Lombards. Not to be confused with the modern inhabitants of the region of Lombardy, Italy. The Lombards or Longobards were a Germanic people who ruled most of the Italian Peninsula from 568 to 774.
The Lombard historian Paul the Deacon wrote in the Historia Langobardorum that the Lombards descended from a small tribe called the Winnili, who dwelt in southern Scandinavia (Scadanan) before migrating to seek new lands. In the 1st century AD, they formed part of the Suebi, in northwestern Germany. By the end of the 5th century, they had moved into the area roughly coinciding with modern Austria and Slovakia north of the Danube river, where they subdued the Heruls and later fought frequent wars with the Gepids. The Lombard king Audoin defeated the Gepid leader Thurisind in 551 or 552; his successor Alboin eventually destroyed the Gepids in 567.

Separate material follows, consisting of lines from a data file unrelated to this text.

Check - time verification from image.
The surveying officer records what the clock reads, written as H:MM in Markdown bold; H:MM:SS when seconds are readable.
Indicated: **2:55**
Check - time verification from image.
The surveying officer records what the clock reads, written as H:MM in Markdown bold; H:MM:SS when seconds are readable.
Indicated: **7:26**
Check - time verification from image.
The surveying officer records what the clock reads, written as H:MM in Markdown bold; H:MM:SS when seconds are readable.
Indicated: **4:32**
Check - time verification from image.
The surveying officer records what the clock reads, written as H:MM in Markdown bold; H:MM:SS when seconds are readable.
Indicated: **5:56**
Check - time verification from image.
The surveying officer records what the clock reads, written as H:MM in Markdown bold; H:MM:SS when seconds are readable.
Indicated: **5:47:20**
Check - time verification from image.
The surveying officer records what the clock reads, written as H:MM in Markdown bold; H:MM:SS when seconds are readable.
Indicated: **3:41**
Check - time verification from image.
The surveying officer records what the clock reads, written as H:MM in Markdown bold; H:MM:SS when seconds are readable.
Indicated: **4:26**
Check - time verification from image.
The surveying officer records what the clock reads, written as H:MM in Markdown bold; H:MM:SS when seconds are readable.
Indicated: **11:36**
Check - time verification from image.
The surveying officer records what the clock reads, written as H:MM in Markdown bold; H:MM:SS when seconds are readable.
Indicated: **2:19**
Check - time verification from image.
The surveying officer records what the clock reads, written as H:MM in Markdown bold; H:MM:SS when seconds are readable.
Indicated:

Following this victory, Alboin decided to lead his people to Italy, which had become severely depopulated and devastated after the long Gothic War (535–554) between the Byzantine Empire and the Ostrogothic Kingdom there. The Lombards were joined by numerous Saxons, Heruls, Gepids, Bulgars, Thuringians, and Ostrogoths, and their invasion of Italy was almost unopposed.

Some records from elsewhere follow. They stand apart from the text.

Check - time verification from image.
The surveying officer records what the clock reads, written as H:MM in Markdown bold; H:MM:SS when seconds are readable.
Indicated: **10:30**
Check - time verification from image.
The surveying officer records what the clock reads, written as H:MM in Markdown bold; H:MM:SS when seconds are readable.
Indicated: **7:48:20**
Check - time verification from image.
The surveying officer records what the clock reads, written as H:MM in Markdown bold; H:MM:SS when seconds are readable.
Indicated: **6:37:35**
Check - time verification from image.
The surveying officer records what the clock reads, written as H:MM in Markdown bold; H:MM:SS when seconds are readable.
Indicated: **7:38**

By late 569 they had conquered all north of Italy and the principal cities north of the Po River except Pavia, which fell in 572. At the same time, they occupied areas in central Italy and southern Italy. They established a Lombard Kingdom in north and central Italy, later named Regnum Italicum (“Kingdom of Italy”), which reached its zenith under the 8th-century ruler Liutprand. In 774, the Kingdom was conquered by the Frankish King Charlemagne and integrated into his Empire. Charlemagne, in an utterly novel decision, took the title “King of the Lombards”. Before then the Germanic kingdoms had frequently conquered each other, but none had adopted the title of King of another people. Charlemagne took part of the Lombard territory to create the Papal States.

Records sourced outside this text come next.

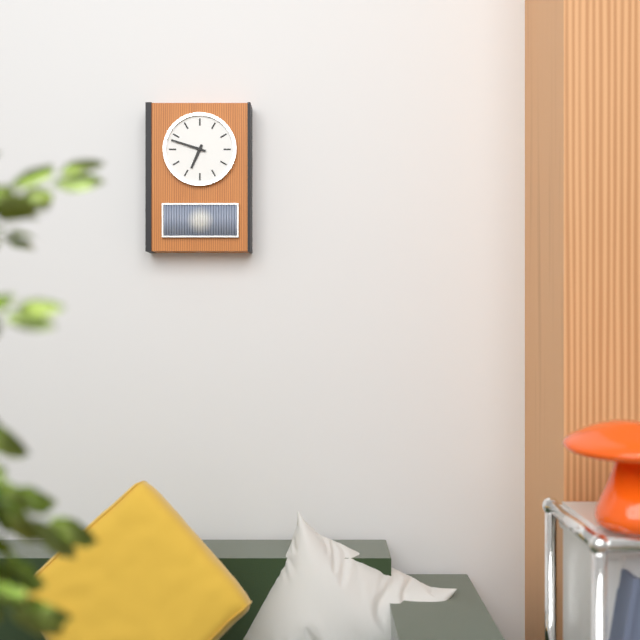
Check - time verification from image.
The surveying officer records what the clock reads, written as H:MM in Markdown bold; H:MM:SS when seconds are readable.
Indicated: **6:48**
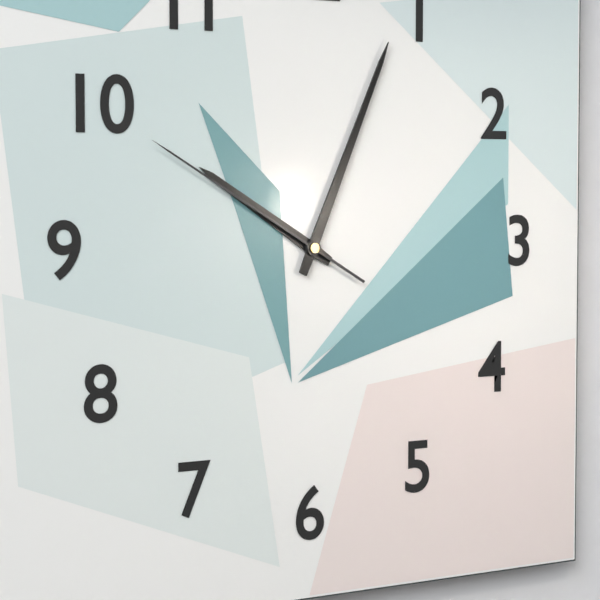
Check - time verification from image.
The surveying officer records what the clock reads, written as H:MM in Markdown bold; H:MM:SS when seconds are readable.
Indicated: **10:04:50**
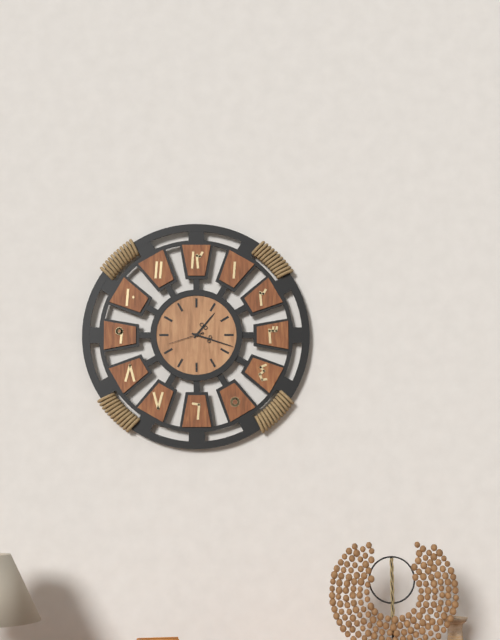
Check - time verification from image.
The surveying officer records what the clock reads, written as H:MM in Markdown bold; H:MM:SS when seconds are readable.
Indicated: **1:18**
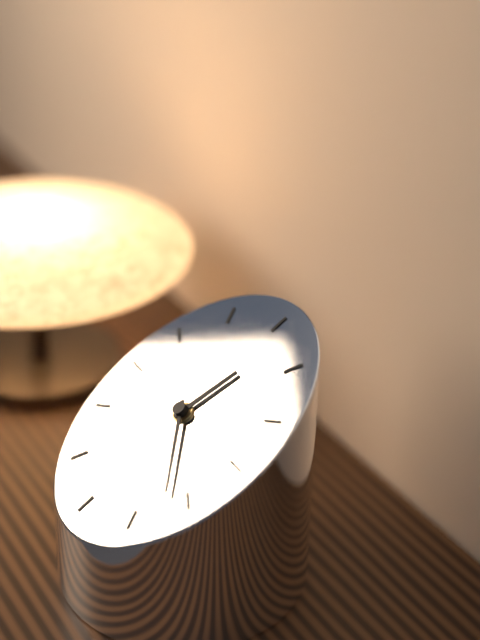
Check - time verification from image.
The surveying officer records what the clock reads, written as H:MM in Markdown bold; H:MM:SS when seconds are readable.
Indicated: **12:22**
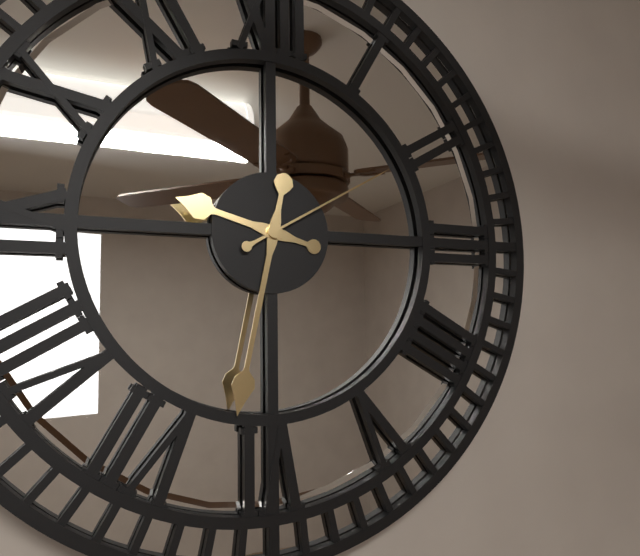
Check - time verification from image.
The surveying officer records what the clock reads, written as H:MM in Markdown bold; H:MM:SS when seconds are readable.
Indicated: **9:32:10**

However, Lombard nobles continued to rule southern parts of the Italian peninsula, well into the 11th century when they were conquered by the Normans and added to their County of Sicily. In this period, the southern part of Italy still under Longobardic domination was known by the name Langbarðaland (Land of the Lombards) in the Norse runestones. Their legacy is also apparent in the regional name Lombardy (in the north of Italy).
When they entered Italy, some Lombards retained their native form of paganism, while some were Arian Christians. Hence they did not enjoy good relations with the Early Christian Church. Gradually, they adopted Roman or Romanized titles, names, and traditions, and partially converted to orthodoxy (in the 7th century), though not without a long series of religious and ethnic conflicts.
By the time Paul the Deacon was writing, the Lombard language, dress and even hairstyles had nearly all disappeared in toto.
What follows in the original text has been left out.